▸ **WORK TO COMPLETE**
Find the line with "X035140Y010400D03*" in the entries below, then reproduce it and every line after it down to and including the line with "X035140Y021900D03*", exactly.

▸ **Stored data**
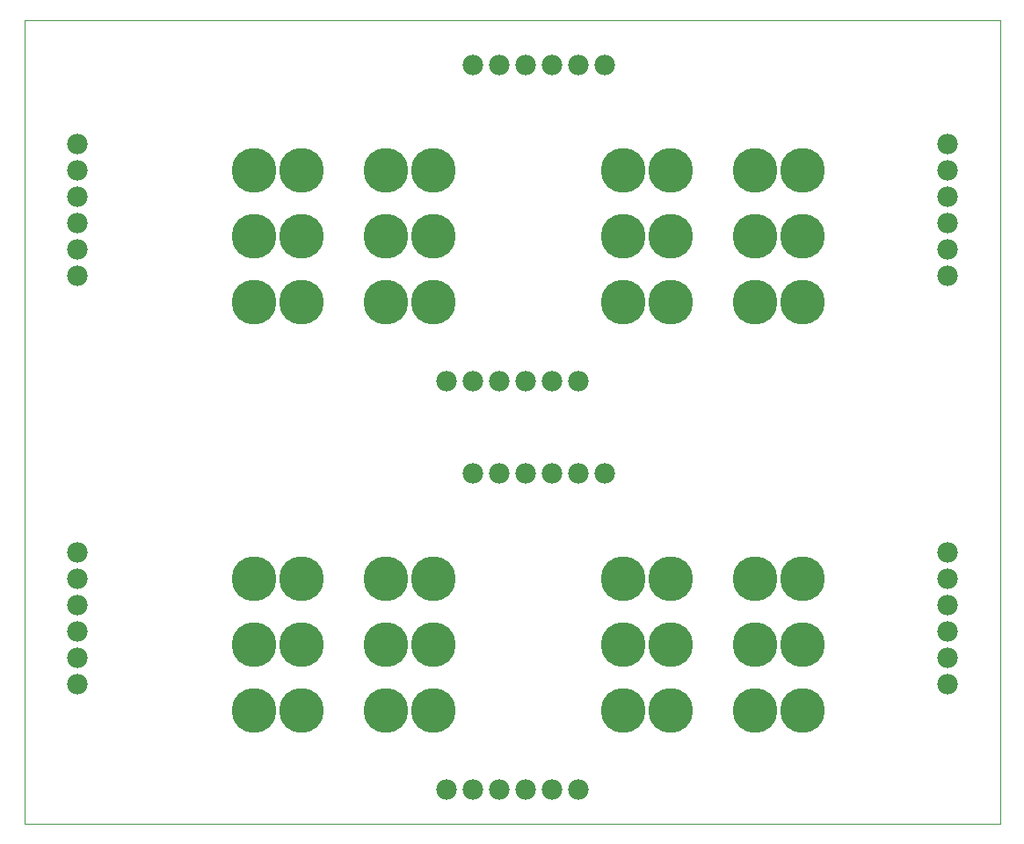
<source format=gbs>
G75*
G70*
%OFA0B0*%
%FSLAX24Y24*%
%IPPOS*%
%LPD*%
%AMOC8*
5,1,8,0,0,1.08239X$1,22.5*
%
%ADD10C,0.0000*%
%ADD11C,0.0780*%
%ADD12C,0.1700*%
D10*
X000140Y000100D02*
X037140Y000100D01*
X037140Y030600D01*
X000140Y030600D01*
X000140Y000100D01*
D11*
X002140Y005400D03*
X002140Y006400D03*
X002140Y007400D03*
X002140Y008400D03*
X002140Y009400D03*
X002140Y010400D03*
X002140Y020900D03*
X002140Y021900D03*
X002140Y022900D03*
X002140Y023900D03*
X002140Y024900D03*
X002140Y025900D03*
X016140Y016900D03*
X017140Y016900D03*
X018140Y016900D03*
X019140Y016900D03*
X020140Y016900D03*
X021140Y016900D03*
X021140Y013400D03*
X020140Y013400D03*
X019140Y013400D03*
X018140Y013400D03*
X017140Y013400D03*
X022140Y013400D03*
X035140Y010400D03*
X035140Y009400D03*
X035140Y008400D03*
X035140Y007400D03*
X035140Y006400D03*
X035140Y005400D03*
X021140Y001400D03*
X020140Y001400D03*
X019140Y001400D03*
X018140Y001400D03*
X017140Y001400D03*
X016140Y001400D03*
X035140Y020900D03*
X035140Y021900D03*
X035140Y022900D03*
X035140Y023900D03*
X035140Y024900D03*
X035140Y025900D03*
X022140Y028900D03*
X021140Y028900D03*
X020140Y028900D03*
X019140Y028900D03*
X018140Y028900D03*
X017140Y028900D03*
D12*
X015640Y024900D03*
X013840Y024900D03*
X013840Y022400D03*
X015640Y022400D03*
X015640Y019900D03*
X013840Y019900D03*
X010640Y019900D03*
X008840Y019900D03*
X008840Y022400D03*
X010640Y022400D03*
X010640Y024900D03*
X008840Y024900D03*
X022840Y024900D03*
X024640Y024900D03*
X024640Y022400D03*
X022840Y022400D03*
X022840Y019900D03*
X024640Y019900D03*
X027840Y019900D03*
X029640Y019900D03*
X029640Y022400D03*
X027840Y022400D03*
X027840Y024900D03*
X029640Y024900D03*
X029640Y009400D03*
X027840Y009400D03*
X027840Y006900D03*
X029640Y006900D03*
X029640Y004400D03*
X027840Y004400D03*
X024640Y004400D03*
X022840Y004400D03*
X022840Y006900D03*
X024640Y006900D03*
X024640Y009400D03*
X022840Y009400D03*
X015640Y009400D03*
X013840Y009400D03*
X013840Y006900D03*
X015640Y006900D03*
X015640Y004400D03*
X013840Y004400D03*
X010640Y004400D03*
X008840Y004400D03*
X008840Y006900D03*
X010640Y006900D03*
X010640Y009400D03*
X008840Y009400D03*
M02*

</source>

▸ **YOUR SOLUTION**
X035140Y010400D03*
X035140Y009400D03*
X035140Y008400D03*
X035140Y007400D03*
X035140Y006400D03*
X035140Y005400D03*
X021140Y001400D03*
X020140Y001400D03*
X019140Y001400D03*
X018140Y001400D03*
X017140Y001400D03*
X016140Y001400D03*
X035140Y020900D03*
X035140Y021900D03*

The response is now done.